Stored records

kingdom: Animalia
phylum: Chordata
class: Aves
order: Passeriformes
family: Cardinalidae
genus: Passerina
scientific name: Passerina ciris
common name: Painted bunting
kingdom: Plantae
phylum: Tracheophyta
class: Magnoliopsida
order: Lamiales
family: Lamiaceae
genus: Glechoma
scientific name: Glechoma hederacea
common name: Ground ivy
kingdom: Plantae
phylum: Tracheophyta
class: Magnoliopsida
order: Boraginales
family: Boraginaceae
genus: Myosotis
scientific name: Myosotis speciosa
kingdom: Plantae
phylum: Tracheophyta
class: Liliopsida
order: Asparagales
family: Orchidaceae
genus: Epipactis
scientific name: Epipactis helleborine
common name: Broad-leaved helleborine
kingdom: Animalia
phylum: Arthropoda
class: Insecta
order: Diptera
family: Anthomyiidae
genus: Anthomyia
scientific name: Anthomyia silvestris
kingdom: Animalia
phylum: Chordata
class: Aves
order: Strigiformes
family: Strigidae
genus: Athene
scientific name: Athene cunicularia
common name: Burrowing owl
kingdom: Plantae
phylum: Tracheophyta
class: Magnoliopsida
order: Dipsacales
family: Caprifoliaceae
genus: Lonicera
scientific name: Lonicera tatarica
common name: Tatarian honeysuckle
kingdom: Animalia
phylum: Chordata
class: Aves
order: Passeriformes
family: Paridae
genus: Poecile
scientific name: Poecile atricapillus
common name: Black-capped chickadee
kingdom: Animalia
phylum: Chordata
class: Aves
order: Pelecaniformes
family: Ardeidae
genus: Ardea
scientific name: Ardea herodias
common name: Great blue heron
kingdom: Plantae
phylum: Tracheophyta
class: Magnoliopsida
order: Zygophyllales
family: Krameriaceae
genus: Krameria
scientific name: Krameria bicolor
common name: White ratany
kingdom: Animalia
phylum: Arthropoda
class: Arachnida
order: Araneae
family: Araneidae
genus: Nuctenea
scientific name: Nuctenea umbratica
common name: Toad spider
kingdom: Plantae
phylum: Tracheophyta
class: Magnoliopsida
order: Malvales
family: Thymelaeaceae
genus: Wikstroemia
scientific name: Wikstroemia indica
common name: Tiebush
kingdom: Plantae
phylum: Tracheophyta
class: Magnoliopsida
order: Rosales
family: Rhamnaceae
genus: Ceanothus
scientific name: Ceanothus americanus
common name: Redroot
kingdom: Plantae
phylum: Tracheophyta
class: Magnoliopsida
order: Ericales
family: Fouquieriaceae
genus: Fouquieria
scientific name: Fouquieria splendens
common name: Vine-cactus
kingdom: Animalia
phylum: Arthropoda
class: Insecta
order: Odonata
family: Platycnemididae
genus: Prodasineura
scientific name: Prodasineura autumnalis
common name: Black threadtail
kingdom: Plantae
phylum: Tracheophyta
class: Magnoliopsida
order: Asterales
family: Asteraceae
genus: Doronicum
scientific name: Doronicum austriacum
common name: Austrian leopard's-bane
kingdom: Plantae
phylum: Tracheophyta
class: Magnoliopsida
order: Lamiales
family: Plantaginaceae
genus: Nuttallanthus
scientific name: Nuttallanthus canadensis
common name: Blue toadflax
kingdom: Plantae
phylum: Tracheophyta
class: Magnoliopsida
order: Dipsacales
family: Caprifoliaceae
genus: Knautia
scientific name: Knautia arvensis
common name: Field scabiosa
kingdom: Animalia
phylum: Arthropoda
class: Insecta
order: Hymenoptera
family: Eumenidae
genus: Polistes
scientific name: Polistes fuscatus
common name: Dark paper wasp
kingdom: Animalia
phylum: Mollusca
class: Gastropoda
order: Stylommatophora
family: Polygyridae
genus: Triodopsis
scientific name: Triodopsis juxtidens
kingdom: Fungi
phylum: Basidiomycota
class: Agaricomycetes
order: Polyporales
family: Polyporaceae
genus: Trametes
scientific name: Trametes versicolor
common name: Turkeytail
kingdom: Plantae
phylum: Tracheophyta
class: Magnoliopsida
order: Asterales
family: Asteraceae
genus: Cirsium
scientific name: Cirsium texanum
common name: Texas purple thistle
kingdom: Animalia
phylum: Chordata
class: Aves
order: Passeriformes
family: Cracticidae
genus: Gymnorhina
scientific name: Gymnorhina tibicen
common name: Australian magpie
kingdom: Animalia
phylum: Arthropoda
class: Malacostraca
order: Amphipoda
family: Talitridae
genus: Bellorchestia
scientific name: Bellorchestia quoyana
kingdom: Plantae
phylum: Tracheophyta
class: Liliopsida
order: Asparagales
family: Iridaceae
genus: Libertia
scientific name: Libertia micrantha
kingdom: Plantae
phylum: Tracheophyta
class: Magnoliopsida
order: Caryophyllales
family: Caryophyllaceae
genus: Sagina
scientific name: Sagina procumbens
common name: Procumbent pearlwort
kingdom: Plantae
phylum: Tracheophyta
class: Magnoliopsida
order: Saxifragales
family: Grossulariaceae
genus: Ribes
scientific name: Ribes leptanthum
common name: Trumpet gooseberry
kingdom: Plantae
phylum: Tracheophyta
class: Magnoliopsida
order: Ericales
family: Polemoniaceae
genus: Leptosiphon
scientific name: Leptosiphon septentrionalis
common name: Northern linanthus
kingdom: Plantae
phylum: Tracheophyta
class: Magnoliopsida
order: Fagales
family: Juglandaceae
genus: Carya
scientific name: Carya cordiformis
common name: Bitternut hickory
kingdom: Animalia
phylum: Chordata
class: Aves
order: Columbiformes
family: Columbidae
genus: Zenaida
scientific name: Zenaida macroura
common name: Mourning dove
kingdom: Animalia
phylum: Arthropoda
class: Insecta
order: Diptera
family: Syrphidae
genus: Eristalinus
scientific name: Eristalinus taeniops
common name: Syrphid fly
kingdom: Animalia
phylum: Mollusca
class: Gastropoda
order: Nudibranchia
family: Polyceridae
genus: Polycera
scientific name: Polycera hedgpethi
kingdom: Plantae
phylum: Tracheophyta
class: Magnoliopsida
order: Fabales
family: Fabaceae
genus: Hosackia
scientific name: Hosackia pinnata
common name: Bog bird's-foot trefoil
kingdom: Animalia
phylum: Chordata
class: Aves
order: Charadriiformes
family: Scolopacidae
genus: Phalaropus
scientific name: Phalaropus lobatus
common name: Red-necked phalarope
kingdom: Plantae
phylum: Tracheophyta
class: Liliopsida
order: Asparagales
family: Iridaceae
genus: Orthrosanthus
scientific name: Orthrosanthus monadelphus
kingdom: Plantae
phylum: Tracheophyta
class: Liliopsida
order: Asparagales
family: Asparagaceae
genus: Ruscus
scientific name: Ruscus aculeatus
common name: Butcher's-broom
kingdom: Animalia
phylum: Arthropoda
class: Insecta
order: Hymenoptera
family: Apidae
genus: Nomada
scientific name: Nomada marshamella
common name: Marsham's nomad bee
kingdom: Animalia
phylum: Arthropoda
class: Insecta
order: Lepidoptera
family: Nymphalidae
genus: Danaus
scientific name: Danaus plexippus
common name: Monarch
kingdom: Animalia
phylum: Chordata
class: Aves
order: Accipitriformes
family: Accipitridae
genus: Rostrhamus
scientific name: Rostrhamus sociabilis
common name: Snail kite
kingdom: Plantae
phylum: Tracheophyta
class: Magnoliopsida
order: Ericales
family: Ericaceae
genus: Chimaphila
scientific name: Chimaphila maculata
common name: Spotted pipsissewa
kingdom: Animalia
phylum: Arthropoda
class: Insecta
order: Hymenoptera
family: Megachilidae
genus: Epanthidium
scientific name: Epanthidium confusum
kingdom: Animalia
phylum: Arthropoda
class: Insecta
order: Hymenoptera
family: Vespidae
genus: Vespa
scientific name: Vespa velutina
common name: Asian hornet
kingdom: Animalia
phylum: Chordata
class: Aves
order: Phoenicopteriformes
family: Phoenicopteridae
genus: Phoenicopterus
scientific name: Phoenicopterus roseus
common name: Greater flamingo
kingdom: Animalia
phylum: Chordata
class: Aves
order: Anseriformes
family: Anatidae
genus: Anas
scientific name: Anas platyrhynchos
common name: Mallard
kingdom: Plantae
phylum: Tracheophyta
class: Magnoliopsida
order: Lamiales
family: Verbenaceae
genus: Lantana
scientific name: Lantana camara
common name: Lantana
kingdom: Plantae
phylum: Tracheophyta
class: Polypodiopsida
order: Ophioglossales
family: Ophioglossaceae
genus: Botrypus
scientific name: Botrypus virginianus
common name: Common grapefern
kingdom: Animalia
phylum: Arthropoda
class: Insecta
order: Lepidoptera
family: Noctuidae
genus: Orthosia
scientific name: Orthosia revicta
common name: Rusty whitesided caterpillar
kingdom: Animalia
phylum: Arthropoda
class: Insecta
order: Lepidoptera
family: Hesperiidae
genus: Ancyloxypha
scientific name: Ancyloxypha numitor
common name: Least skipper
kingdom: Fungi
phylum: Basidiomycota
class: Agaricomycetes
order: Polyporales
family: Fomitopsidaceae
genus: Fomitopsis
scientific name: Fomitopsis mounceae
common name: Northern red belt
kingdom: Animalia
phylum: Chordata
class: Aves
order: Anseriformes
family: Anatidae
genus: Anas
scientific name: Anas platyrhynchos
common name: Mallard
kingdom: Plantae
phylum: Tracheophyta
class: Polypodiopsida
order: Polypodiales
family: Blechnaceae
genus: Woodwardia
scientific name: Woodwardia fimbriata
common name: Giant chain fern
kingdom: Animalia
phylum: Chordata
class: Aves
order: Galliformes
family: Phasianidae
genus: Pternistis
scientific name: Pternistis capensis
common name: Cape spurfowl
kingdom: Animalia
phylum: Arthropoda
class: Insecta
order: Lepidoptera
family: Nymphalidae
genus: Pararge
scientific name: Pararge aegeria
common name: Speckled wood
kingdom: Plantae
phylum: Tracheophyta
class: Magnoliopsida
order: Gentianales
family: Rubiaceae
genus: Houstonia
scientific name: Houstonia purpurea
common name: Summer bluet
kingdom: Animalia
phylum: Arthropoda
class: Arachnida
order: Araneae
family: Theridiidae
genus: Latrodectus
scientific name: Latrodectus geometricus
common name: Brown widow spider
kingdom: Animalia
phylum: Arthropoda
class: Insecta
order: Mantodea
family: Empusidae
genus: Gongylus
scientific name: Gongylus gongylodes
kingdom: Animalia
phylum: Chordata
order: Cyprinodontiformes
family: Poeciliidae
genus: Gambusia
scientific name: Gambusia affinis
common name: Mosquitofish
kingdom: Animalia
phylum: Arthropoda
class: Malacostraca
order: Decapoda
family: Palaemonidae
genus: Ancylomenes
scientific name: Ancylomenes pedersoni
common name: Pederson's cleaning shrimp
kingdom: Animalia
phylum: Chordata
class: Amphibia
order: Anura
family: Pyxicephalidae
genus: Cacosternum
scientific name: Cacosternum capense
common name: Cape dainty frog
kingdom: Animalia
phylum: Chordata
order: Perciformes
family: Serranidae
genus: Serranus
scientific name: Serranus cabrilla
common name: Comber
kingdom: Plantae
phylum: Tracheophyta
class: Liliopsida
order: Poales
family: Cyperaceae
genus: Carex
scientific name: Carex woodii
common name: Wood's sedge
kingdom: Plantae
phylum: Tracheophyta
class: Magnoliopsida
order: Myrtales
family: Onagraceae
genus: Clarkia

TASK INSTRUCTIONS
Repeat the lines above word for word, starting with the line containing "genus: Lonicera" and ending after the line containing "genus: Krameria".

TASK RESULT
genus: Lonicera
scientific name: Lonicera tatarica
common name: Tatarian honeysuckle
kingdom: Animalia
phylum: Chordata
class: Aves
order: Passeriformes
family: Paridae
genus: Poecile
scientific name: Poecile atricapillus
common name: Black-capped chickadee
kingdom: Animalia
phylum: Chordata
class: Aves
order: Pelecaniformes
family: Ardeidae
genus: Ardea
scientific name: Ardea herodias
common name: Great blue heron
kingdom: Plantae
phylum: Tracheophyta
class: Magnoliopsida
order: Zygophyllales
family: Krameriaceae
genus: Krameria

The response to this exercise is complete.